Pose estimation data
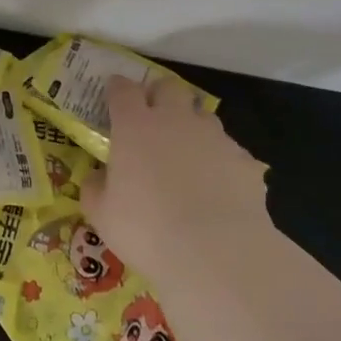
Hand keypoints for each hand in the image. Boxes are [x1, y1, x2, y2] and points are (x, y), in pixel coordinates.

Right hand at [81, 75, 269, 289]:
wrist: (217, 254)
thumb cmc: (147, 230)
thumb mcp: (102, 215)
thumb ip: (95, 188)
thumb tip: (97, 177)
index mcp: (135, 126)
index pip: (123, 89)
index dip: (118, 89)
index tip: (115, 96)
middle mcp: (175, 120)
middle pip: (169, 87)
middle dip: (160, 95)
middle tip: (154, 118)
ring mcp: (214, 137)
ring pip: (203, 115)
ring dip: (193, 126)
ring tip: (189, 155)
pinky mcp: (245, 161)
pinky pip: (231, 152)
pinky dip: (222, 162)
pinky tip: (219, 188)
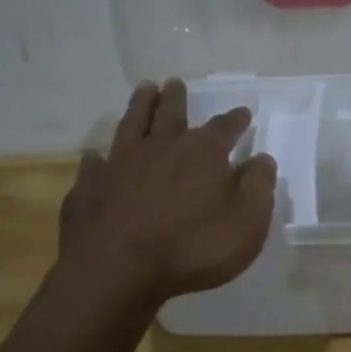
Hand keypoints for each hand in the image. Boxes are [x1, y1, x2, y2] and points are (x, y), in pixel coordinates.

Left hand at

Work order: Each line from the one that holds "thumb cmc: (147, 230)" through the end of the entries must be returned exactly, while any pictures stay out.

Solution for this exercise:
thumb cmc: (147, 230)
thumb mcp: (102, 215)
thumb ip: (95, 188)
thumb tip: (97, 177)
index mcp: (135, 126)
index pip: (123, 89)
index dip: (118, 89)
index tip: (115, 96)
middle mcp: (175, 120)
middle pip: (169, 87)
middle dip: (160, 95)
middle tip: (154, 118)
ring mcp: (214, 137)
ring pip: (203, 115)
ring dip: (193, 126)
ring tip: (189, 155)
pinky mcp: (245, 161)
pinky pip: (231, 152)
pinky dip: (222, 162)
pinky tip: (219, 188)
Hand keypoints for each hand in the image. Boxes are [x1, y1, x2, y2] and points are (x, y), in pixel coordinates.

Left hand at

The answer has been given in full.